True to their word, opponents of the controversial new accounting rule requiring public companies to report stock options as an expense are mounting their final stand in Congress.

Two California members of Congress have introduced a measure that would order the Securities and Exchange Commission to trump the rule adopted by the Financial Accounting Standards Board. The resolution, under review by the Financial Services Committee of the House of Representatives, would simply require enhanced disclosures of stock options, and would mandate an impact study over a three-year period.

FASB finalized its rule in December, but delayed its effective date until mid-2005 amid pressure to ease the compliance burden for companies already stretched beyond capacity by Sarbanes-Oxley demands. Supporters of the new rule criticized the delay, concerned it would create a window of opportunity for Congressional action to stop the rule from ever taking effect. The House approved a similar bill last year by a margin of 312-111 to try to stop FASB’s rule, but it died in the Senate.

Stock options became an important part of many companies’ compensation programs, especially when stock values soared in the late 1990s. The debate over stock options focuses on their impact on the financial condition of a company: Supporters of expensing say stock options are a form of compensation and their value should be deducted from earnings; opponents say options do not reduce the net asset value of the granting company, and so should not reflect a reduction in earnings. As FASB deliberated the rule and its intention seemed more certain, scores of public companies began announcing their plans to either voluntarily expense options or scale back their offerings.

Last Year’s Model

When FASB finalized the rule in December, opponents promised to continue the fight. A coalition of business organizations and corporations, many of them in the high-tech sector where stock options have played a critical role in executive compensation, promised to lobby Congress for new legislation.

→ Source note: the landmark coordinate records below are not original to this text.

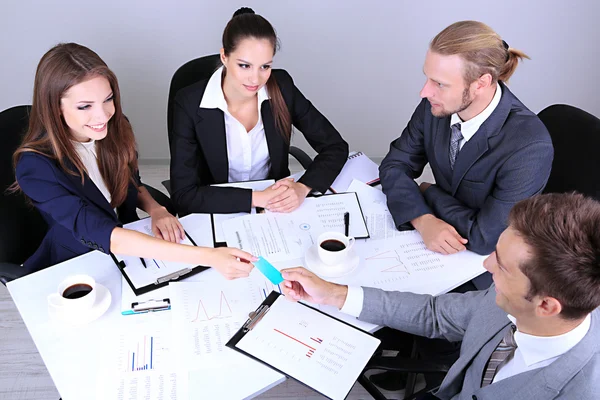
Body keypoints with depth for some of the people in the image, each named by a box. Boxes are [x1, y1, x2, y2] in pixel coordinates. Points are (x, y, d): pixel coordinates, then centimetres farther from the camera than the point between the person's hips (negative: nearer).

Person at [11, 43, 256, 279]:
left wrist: (155, 209, -14)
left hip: (131, 251, 4)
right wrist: (206, 256, -43)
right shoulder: (35, 167, -25)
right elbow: (101, 235, -35)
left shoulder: (116, 128, -9)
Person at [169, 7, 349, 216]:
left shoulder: (281, 87, -9)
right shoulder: (190, 103, -16)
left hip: (277, 212, 1)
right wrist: (257, 197, -26)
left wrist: (302, 188, -23)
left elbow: (335, 146, -6)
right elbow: (184, 194, -19)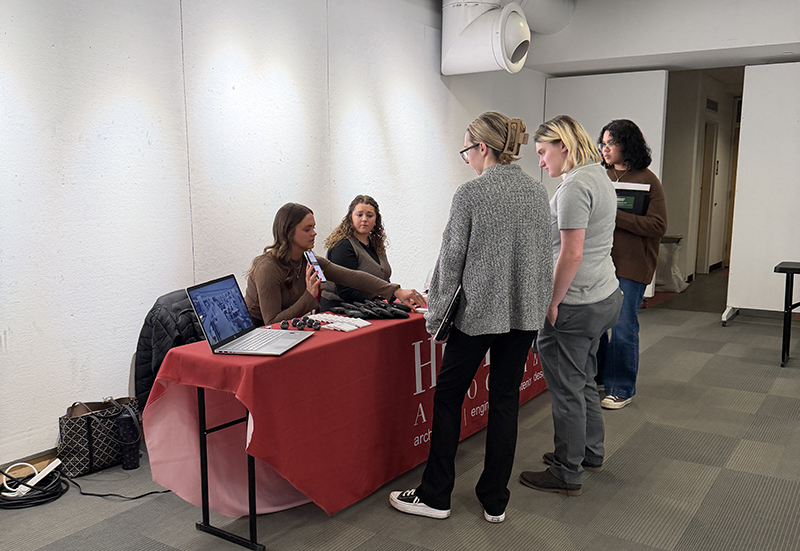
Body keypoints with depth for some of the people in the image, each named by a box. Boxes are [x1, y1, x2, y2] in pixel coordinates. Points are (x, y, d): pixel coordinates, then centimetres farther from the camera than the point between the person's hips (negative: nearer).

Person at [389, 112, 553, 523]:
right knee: (505, 401, 13)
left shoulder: (470, 193, -13)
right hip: (524, 314, 6)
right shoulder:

The new bill is like the one that failed last year. It would require the SEC to enhance minimum disclosures on stock options with the goal of better explaining the impact of the stock option plan on a company’s financial status. It also would require a summary of the stock options granted to the five most highly compensated officers. As for the study, the bill would require the SEC to track the effectiveness of such disclosures over three years and would require the Secretary of Commerce to issue a report on the overall impact of stock options on employee ownership, recruitment and retention, research, economic growth and competitiveness.

Dreier

“FASB issued a stock option expensing standard that will render a huge blow to the 21st century economy,” said bill co-sponsor Rep. David Dreier, a California Republican. “Giving investors the ability to understand how stock options impact the value of their shares is critical. And equally important is preserving the ability of companies to use this innovative tool to attract talented employees.”

Eshoo

In introducing the new Congressional action, Rep. Anna Eshoo, a California Democrat, said “FASB’s mandatory expensing rule would have a terrible impact on companies that rely on options to recruit and retain the most talented employees. Without stock options many of these companies, including some of the most successful high-tech and biotech firms, would not even exist today.”

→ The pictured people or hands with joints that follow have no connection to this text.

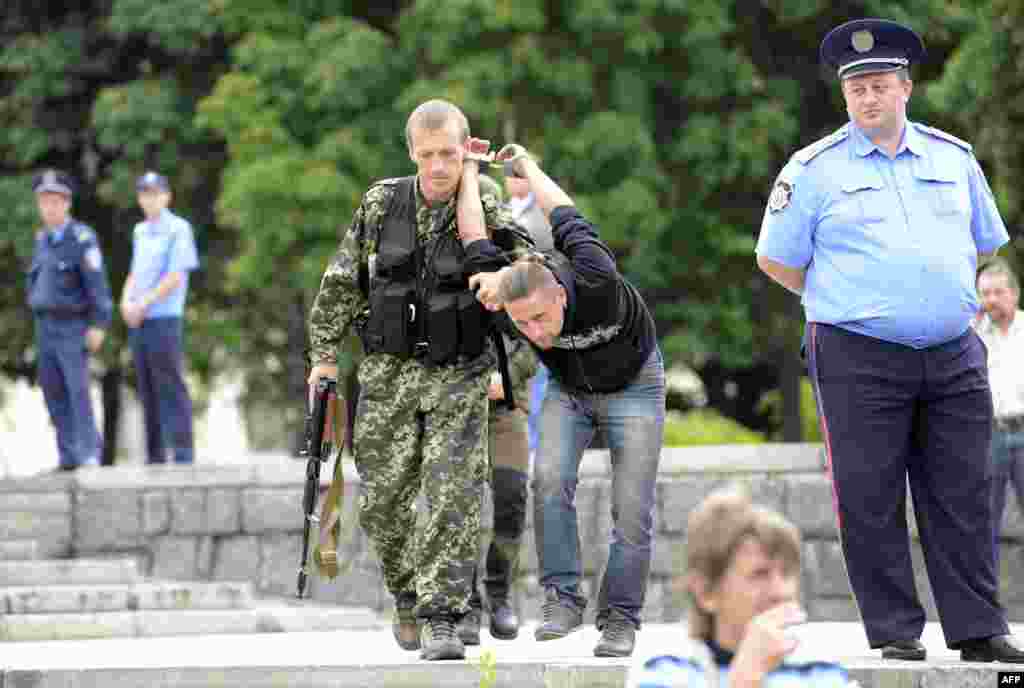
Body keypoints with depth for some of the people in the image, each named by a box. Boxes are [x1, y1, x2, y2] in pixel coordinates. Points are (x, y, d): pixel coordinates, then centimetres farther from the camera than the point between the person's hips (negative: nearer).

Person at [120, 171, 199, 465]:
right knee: (147, 389, 6)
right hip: (138, 323, 7)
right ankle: (155, 455, 8)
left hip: (164, 319, -7)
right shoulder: (140, 232, 17)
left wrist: (143, 305, -12)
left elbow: (175, 277, -11)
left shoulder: (178, 229, -5)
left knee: (171, 387, -9)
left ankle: (183, 452, -10)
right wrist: (126, 302, 0)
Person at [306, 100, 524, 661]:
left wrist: (469, 181, -19)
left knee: (454, 498, -14)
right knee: (382, 502, 2)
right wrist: (324, 355, 7)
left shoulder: (487, 210, -4)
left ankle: (439, 619, -13)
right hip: (388, 372, 2)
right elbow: (342, 282, 8)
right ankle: (408, 595, 26)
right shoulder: (381, 203, 0)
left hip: (459, 377, -2)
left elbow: (477, 252, -26)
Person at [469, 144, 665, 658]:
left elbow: (565, 218, -24)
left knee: (632, 508, -8)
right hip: (568, 390, 2)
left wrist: (526, 165, -9)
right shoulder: (504, 295, -29)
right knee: (550, 480, -22)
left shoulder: (596, 282, -38)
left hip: (632, 388, -2)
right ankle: (562, 597, -16)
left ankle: (620, 618, 3)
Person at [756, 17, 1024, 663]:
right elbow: (777, 260, 6)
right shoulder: (814, 170, 2)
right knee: (870, 500, -3)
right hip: (860, 361, -3)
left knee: (962, 496, 2)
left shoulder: (954, 158, 12)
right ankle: (895, 632, 3)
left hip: (954, 359, 3)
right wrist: (846, 302, 8)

FASB and supporters of the new rule point out that the concept was under study and deliberation for several years even before it became a formal project for the standard setters in early 2003. FASB has served since 1973 as the governing body to set financial reporting standards under the SEC. The American Institute of Certified Public Accountants also recognizes FASB standards as authoritative for the private sector.

Crooch

With a new measure now beginning its path through Congress, the SEC declined comment but FASB expressed its displeasure. “I personally continue to be disappointed that Congress continues to try to delay the FASB's standard on expensing share-based options. Stock options are compensation and should be expensed,” said FASB member Michael Crooch.

“Certain special interests continue to encourage Congress to become involved with accounting standards,” said FASB spokesman Steven Getz. “It is hoped that Congress will not interfere with [the new standard], as doing so could raise some legitimate questions about the integrity of the reporting system. For whom are financial reports prepared and for what purpose? Is it to properly inform investors and other users, or are they to enable companies to cast themselves in a favorable light?”

Turner

Political observer and former SEC Chief Accountant Lynn Turner said he doesn’t believe there will be enough support in Congress to fully pass the measure. “This legislation is directed at the SEC in an attempt by some members in Congress to get the SEC to water down the FASB’s rules,” Turner said. “I would hope the SEC would be very careful in wading into dangerous waters.”